新生銀行のNISAに関する調査はあまり参考にならない

新生銀行がNISAに関する調査をおこなった結果を公表しています。当然ながら新生銀行の商品・サービスをからめた内容となっていますが、1級FP(ファイナンシャル・プランナー)に対する調査というすこし変わった視点のものになっていました。

1級FP163名に聞く「NISA(少額投資非課税制度)実態調査」

今回の調査はインターネットで、2014年8月1日から4日間にかけておこなわれましたが、その対象は「顧客を持ち、NISAの内容を認知している1級ファイナンシャル・プランナー」に限られていました。回答者は163名とやや少ない印象です。

出典 : 1級ファイナンシャル・プランナー163名に聞く「NISA(少額投資非課税制度)実態調査」

FPというのは、個人を顧客として、その収入や支出、家族構成、資産などをもとに現在から将来にわたる資産設計についてのアドバイスをおこなう、いわば資産運用アドバイスのプロです。

FPには国家資格である「ファイナンシャル・プランニング技能士」と民間資格であるCFP、AFPがありますが、今回の調査対象は国家資格の最上級である1級を取得しているFPの中で、実際に顧客をもって活動している人のようです。

調査結果のサマリー

調査結果によれば、「1級FPが受ける資産運用の相談の中で、税制度や節税対策についての内容がもっとも多い」とのこと。ほかにもサマリーとして以下のようにまとめられています。

・ 1級FPがNISAによる運用で推奨する商品は1位「投資信託」2位「国内株式」
・ 顧客が望むNISAによる運用商品の1位も投資信託
・ 1級FPが期待する改善内容は「非課税枠の拡大」「制度の期限延長」
・ NISA口座開設で金融機関を選ぶポイントは「手数料等のコストが安いこと」
・ 顧客にすすめたい金融機関は銀行では新生銀行、証券では野村證券

1級FPがNISAを顧客にすすめた経験は78.5%

1級FPはよく受ける相談内容として、税制度や節税対策などをあげています。それにしては78.5%という数字は低いように感じます。高齢者かつ富裕層の場合、話の流れででてこないかぎり、NISAの話題にならないということがあるのかもしれません。

人気1位は「投資信託」で、投資スタンスは「低リスク・低リターン」

1級FPがNISAに向いていると考える商品、顧客が運用する際に選ぶ商品はともに「投資信託」であり、低リスク・低リターンの傾向がうかがえます。管理人もNISAによる運用では、投資信託が最適と考えています。

NISA口座を開設する金融機関選びのポイントは「充実商品」「コスト安」

1級FPが重視するNISA口座開設時のポイントは「取扱商品が充実していること」「投資商品の手数料等のコストが安いこと」とのことです。

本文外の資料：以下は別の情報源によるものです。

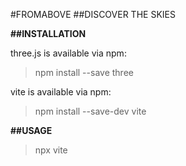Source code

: #FROMABOVE
##DISCOVER THE SKIES

**##INSTALLATION**

three.js is available via npm:

> npm install --save three


vite is available via npm:

> npm install --save-dev vite


**##USAGE**

>npx vite








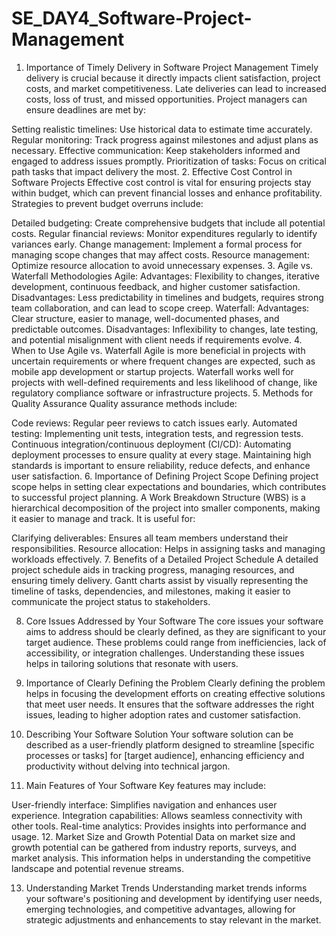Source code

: # SE_DAY4_Software-Project-Management
1. Importance of Timely Delivery in Software Project Management
Timely delivery is crucial because it directly impacts client satisfaction, project costs, and market competitiveness. Late deliveries can lead to increased costs, loss of trust, and missed opportunities. Project managers can ensure deadlines are met by:

Setting realistic timelines: Use historical data to estimate time accurately.
Regular monitoring: Track progress against milestones and adjust plans as necessary.
Effective communication: Keep stakeholders informed and engaged to address issues promptly.
Prioritization of tasks: Focus on critical path tasks that impact delivery the most.
2. Effective Cost Control in Software Projects
Effective cost control is vital for ensuring projects stay within budget, which can prevent financial losses and enhance profitability. Strategies to prevent budget overruns include:

Detailed budgeting: Create comprehensive budgets that include all potential costs.
Regular financial reviews: Monitor expenditures regularly to identify variances early.
Change management: Implement a formal process for managing scope changes that may affect costs.
Resource management: Optimize resource allocation to avoid unnecessary expenses.
3. Agile vs. Waterfall Methodologies
Agile:
Advantages: Flexibility to changes, iterative development, continuous feedback, and higher customer satisfaction.
Disadvantages: Less predictability in timelines and budgets, requires strong team collaboration, and can lead to scope creep.
Waterfall:
Advantages: Clear structure, easier to manage, well-documented phases, and predictable outcomes.
Disadvantages: Inflexibility to changes, late testing, and potential misalignment with client needs if requirements evolve.
4. When to Use Agile vs. Waterfall
Agile is more beneficial in projects with uncertain requirements or where frequent changes are expected, such as mobile app development or startup projects.
Waterfall works well for projects with well-defined requirements and less likelihood of change, like regulatory compliance software or infrastructure projects.
5. Methods for Quality Assurance
Quality assurance methods include:

Code reviews: Regular peer reviews to catch issues early.
Automated testing: Implementing unit tests, integration tests, and regression tests.
Continuous integration/continuous deployment (CI/CD): Automating deployment processes to ensure quality at every stage.
Maintaining high standards is important to ensure reliability, reduce defects, and enhance user satisfaction.
6. Importance of Defining Project Scope
Defining project scope helps in setting clear expectations and boundaries, which contributes to successful project planning. A Work Breakdown Structure (WBS) is a hierarchical decomposition of the project into smaller components, making it easier to manage and track. It is useful for:

Clarifying deliverables: Ensures all team members understand their responsibilities.
Resource allocation: Helps in assigning tasks and managing workloads effectively.
7. Benefits of a Detailed Project Schedule
A detailed project schedule aids in tracking progress, managing resources, and ensuring timely delivery. Gantt charts assist by visually representing the timeline of tasks, dependencies, and milestones, making it easier to communicate the project status to stakeholders.

8. Core Issues Addressed by Your Software
The core issues your software aims to address should be clearly defined, as they are significant to your target audience. These problems could range from inefficiencies, lack of accessibility, or integration challenges. Understanding these issues helps in tailoring solutions that resonate with users.

9. Importance of Clearly Defining the Problem
Clearly defining the problem helps in focusing the development efforts on creating effective solutions that meet user needs. It ensures that the software addresses the right issues, leading to higher adoption rates and customer satisfaction.

10. Describing Your Software Solution
Your software solution can be described as a user-friendly platform designed to streamline [specific processes or tasks] for [target audience], enhancing efficiency and productivity without delving into technical jargon.

11. Main Features of Your Software
Key features may include:

User-friendly interface: Simplifies navigation and enhances user experience.
Integration capabilities: Allows seamless connectivity with other tools.
Real-time analytics: Provides insights into performance and usage.
12. Market Size and Growth Potential
Data on market size and growth potential can be gathered from industry reports, surveys, and market analysis. This information helps in understanding the competitive landscape and potential revenue streams.

13. Understanding Market Trends
Understanding market trends informs your software's positioning and development by identifying user needs, emerging technologies, and competitive advantages, allowing for strategic adjustments and enhancements to stay relevant in the market.
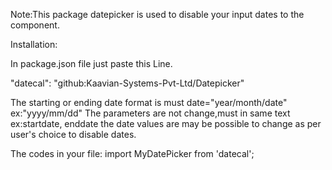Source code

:Note:This package datepicker is used to disable your input dates to the component.



Installation:

In package.json file just paste this Line.
    
"datecal": "github:Kaavian-Systems-Pvt-Ltd/Datepicker"


The starting or ending date format is must date="year/month/date" ex:"yyyy/mm/dd"
   The parameters are not change,must in same text ex:startdate, enddate
   the date values are may be possible to change as per user's choice to disable dates.

The codes in your file:
import MyDatePicker from 'datecal';
<MyDatePicker startdate="2022/12/05" enddate="2023/03/20"/>





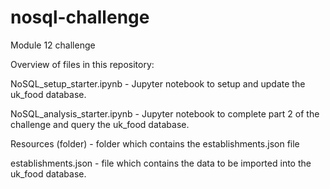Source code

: # nosql-challenge
Module 12 challenge

Overview of files in this repository:


NoSQL_setup_starter.ipynb - Jupyter notebook to setup and update the uk_food database.

NoSQL_analysis_starter.ipynb - Jupyter notebook to complete part 2 of the challenge and query the uk_food database.

Resources (folder) - folder which contains the establishments.json file

establishments.json - file which contains the data to be imported into the uk_food database.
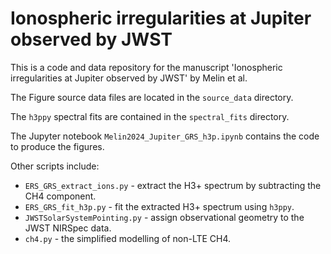 # Ionospheric irregularities at Jupiter observed by JWST
This is a code and data repository for the manuscript 'Ionospheric irregularities at Jupiter observed by JWST' by Melin et al.
 
The Figure source data files are located in the `source_data` directory. 

The `h3ppy` spectral fits are contained in the `spectral_fits` directory. 

The Jupyter notebook `Melin2024_Jupiter_GRS_h3p.ipynb` contains the code to produce the figures. 

Other scripts include: 
* `ERS_GRS_extract_ions.py` - extract the H3+ spectrum by subtracting the CH4 component. 
* `ERS_GRS_fit_h3p.py` - fit the extracted H3+ spectrum using `h3ppy`.
* `JWSTSolarSystemPointing.py` - assign observational geometry to the JWST NIRSpec data. 
* `ch4.py` - the simplified modelling of non-LTE CH4. 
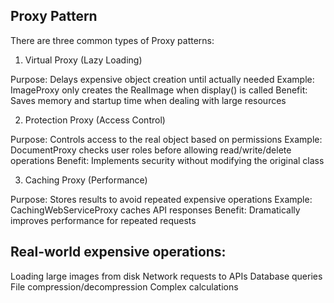 ## Proxy Pattern

There are three common types of Proxy patterns:
1. Virtual Proxy (Lazy Loading)

Purpose: Delays expensive object creation until actually needed
Example: ImageProxy only creates the RealImage when display() is called
Benefit: Saves memory and startup time when dealing with large resources

2. Protection Proxy (Access Control)

Purpose: Controls access to the real object based on permissions
Example: DocumentProxy checks user roles before allowing read/write/delete operations
Benefit: Implements security without modifying the original class

3. Caching Proxy (Performance)

Purpose: Stores results to avoid repeated expensive operations
Example: CachingWebServiceProxy caches API responses
Benefit: Dramatically improves performance for repeated requests

## Real-world expensive operations:

Loading large images from disk
Network requests to APIs
Database queries
File compression/decompression
Complex calculations
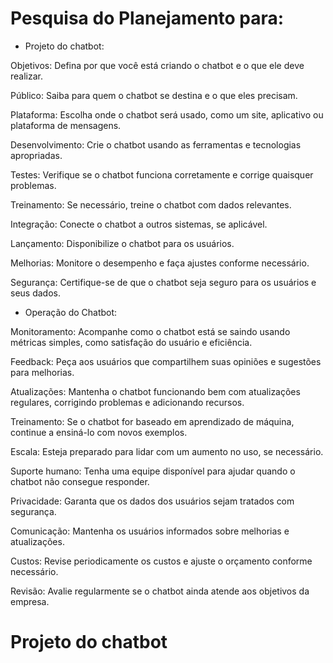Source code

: # Pesquisa do Planejamento para:
- Projeto do chatbot:

Objetivos: Defina por que você está criando o chatbot e o que ele deve realizar.

Público: Saiba para quem o chatbot se destina e o que eles precisam.

Plataforma: Escolha onde o chatbot será usado, como um site, aplicativo ou plataforma de mensagens.

Desenvolvimento: Crie o chatbot usando as ferramentas e tecnologias apropriadas.

Testes: Verifique se o chatbot funciona corretamente e corrige quaisquer problemas.

Treinamento: Se necessário, treine o chatbot com dados relevantes.

Integração: Conecte o chatbot a outros sistemas, se aplicável.

Lançamento: Disponibilize o chatbot para os usuários.

Melhorias: Monitore o desempenho e faça ajustes conforme necessário.

Segurança: Certifique-se de que o chatbot seja seguro para os usuários e seus dados.

- Operação do Chatbot:

Monitoramento: Acompanhe como o chatbot está se saindo usando métricas simples, como satisfação do usuário e eficiência.

Feedback: Peça aos usuários que compartilhem suas opiniões e sugestões para melhorias.

Atualizações: Mantenha o chatbot funcionando bem com atualizações regulares, corrigindo problemas e adicionando recursos.

Treinamento: Se o chatbot for baseado em aprendizado de máquina, continue a ensiná-lo com novos exemplos.

Escala: Esteja preparado para lidar com um aumento no uso, se necessário.

Suporte humano: Tenha uma equipe disponível para ajudar quando o chatbot não consegue responder.

Privacidade: Garanta que os dados dos usuários sejam tratados com segurança.

Comunicação: Mantenha os usuários informados sobre melhorias e atualizações.

Custos: Revise periodicamente os custos e ajuste o orçamento conforme necessário.

Revisão: Avalie regularmente se o chatbot ainda atende aos objetivos da empresa.
  


# Projeto do chatbot

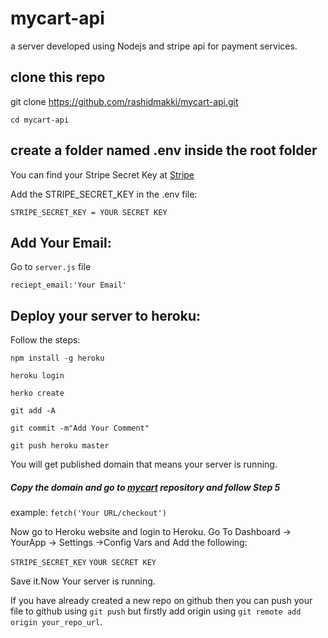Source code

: # mycart-api
a server developed using Nodejs and stripe api for payment services.

## clone this repo
  
  git clone https://github.com/rashidmakki/mycart-api.git
  
  `cd mycart-api`
  
## create a folder named .env inside the root folder
You can find your Stripe Secret Key at [Stripe](https://www.stripe.com/)

Add the STRIPE_SECRET_KEY in the .env file:

`STRIPE_SECRET_KEY = YOUR SECRET KEY`

## Add Your Email:
Go to `server.js` file

`reciept_email:'Your Email'`

## Deploy your server to heroku:
Follow the steps:

`npm install -g heroku`

`heroku login`

`herko create`

`git add -A`

`git commit -m"Add Your Comment"`

`git push heroku master`

You will get published domain that means your server is running.
##### Copy the domain and go to [mycart](https://github.com/rashidmakki/mycart.git) repository and follow Step 5 
example: `fetch('Your URL/checkout')`

Now go to Heroku website and login to Heroku.
Go To Dashboard -> YourApp -> Settings ->Config Vars and Add the following:

  `STRIPE_SECRET_KEY`   `YOUR SECRET KEY`
  
Save it.Now Your server is running.

If you have already created a new repo on github then you can push your file to github using `git push` but firstly add origin using `git remote add origin your_repo_url`.
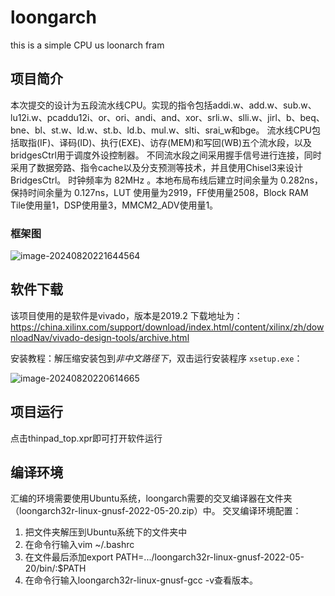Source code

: # loongarch
this is a simple CPU us loonarch fram

## 项目简介

本次提交的设计为五段流水线CPU。实现的指令包括addi.w、add.w、sub.w、lu12i.w、pcaddu12i、or、ori、andi、and、xor、srli.w、slli.w、jirl、b、beq、bne、bl、st.w、ld.w、st.b、ld.b、mul.w、slti、srai_w和bge。 流水线CPU包括取指(IF)、译码(ID)、执行(EXE)、访存(MEM)和写回(WB)五个流水段，以及bridgesCtrl用于调度外设控制器。 
不同流水段之间采用握手信号进行连接，同时采用了数据旁路、指令cache以及分支预测等技术，并且使用Chisel3来设计BridgesCtrl。 时钟频率为 82MHz 。本地布局布线后建立时间余量为 0.282ns，保持时间余量为 0.127ns，LUT 使用量为2919，FF使用量2508，Block RAM Tile使用量1，DSP使用量3，MMCM2_ADV使用量1。

### 框架图

![image-20240820221644564](C:\Users\Lenovo\AppData\Roaming\Typora\typora-user-images\image-20240820221644564.png)

## 软件下载

该项目使用的是软件是vivado，版本是2019.2
下载地址为：https://china.xilinx.com/support/download/index.html/content/xilinx/zh/downloadNav/vivado-design-tools/archive.html

安装教程：解压缩安装包到*非中文路径下*，双击运行安装程序 `xsetup.exe`：

![image-20240820220614665](C:\Users\Lenovo\AppData\Roaming\Typora\typora-user-images\image-20240820220614665.png)

## 项目运行

点击thinpad_top.xpr即可打开软件运行

## 编译环境

汇编的环境需要使用Ubuntu系统，loongarch需要的交叉编译器在文件夹（loongarch32r-linux-gnusf-2022-05-20.zip）中。
交叉编译环境配置：

1. 把文件夹解压到Ubuntu系统下的文件夹中
2. 在命令行输入vim ~/.bashrc
3. 在文件最后添加export PATH=.../loongarch32r-linux-gnusf-2022-05-20/bin/:$PATH
4. 在命令行输入loongarch32r-linux-gnusf-gcc -v查看版本。

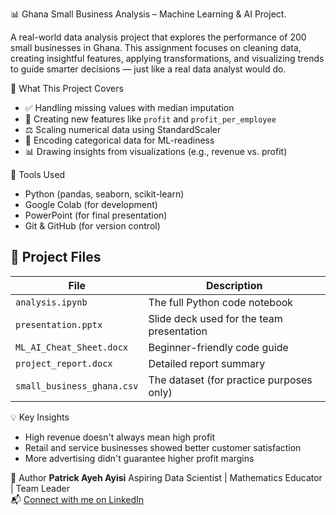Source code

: 📊 Ghana Small Business Analysis – Machine Learning & AI Project.

A real-world data analysis project that explores the performance of 200 small businesses in Ghana. This assignment focuses on cleaning data, creating insightful features, applying transformations, and visualizing trends to guide smarter decisions — just like a real data analyst would do.

🚀 What This Project Covers
- ✅ Handling missing values with median imputation
- 📐 Creating new features like `profit` and `profit_per_employee`
- ⚖️ Scaling numerical data using StandardScaler
- 🧠 Encoding categorical data for ML-readiness
- 📊 Drawing insights from visualizations (e.g., revenue vs. profit)



 🧰 Tools Used
- Python (pandas, seaborn, scikit-learn)
- Google Colab (for development)
- PowerPoint (for final presentation)
- Git & GitHub (for version control)



## 📂 Project Files
| File | Description |
|------|-------------|
| `analysis.ipynb` | The full Python code notebook |
| `presentation.pptx` | Slide deck used for the team presentation |
| `ML_AI_Cheat_Sheet.docx` | Beginner-friendly code guide |
| `project_report.docx` | Detailed report summary |
| `small_business_ghana.csv` | The dataset (for practice purposes only) |


 💡 Key Insights
- High revenue doesn't always mean high profit
- Retail and service businesses showed better customer satisfaction
- More advertising didn't guarantee higher profit margins


 👤 Author
**Patrick Ayeh Ayisi**
Aspiring Data Scientist | Mathematics Educator | Team Leader  
📬 [Connect with me on LinkedIn](https://www.linkedin.com/in/patrickayehayisi)



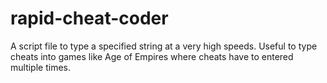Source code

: # rapid-cheat-coder
A script file to type a specified string at a very high speeds. Useful to type cheats into games like Age of Empires where cheats have to entered multiple times.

これはNISAによる運用を考えなくても同じ結果になるでしょう。選択肢は多いほうが良いし、コストは安いほうが良いです。

おすすめの金融機関は新生銀行と野村證券

投資に強い銀行

1級FPは、銀行の中では新生銀行をもっとも「投資に強い」と考えており、ある程度「NISAに強い」とも評価しているようです。ちなみに「投資に強い」証券会社は野村證券で、「NISAに強い」のは大和証券とのこと。

「投資に強い」「NISAに強い」というのは、一見わかるようでわからない、とても曖昧な表現です。取扱商品や手数料等のコスト、企業の印象などの総合的なイメージとしての評価だと考えられるので、個人的にはあまり参考にできない結果だと考えています。銀行と証券会社にわけるのも意味がわかりません。

実際、野村証券のサイトでは「ノーロード」でファンド検索すると結果は81件、新生銀行のサイトにいたってはノーロードにしぼってスクリーニングすることすらできませんが、ネット証券のSBI証券はサイトによると490本以上の取扱いがあります。さらにSBI証券では国内株式の売買手数料が0円であり、コストが非常に安いのがハッキリわかります。

もちろん、ノーロードファンド、株式の売買手数料だけで評価はできませんが、もっとも重視されるはずの投信の手数料が安い商品がそろっているSBI証券が、支持されない理由というのはわかりません。

NISA口座で新生銀行取扱いの国内籍公募株式投資信託を買うと、非課税枠を超える同時申込分の買付手数料も無料になる、「NISAプラス」というプログラムは魅力的です。しかし、対象商品は約120件のみ。SBI証券のノーロードファンドのほうが圧倒的に多いです。

1級FPとその顧客に対象をしぼることで、自社の商品・サービスをうまくすすめたいという思惑があったのかどうかはわかりませんが、やはり属性をしぼられすぎたきらいがあり、調査結果をとらえる外野としてはおもしろくない結果になったというほかありません。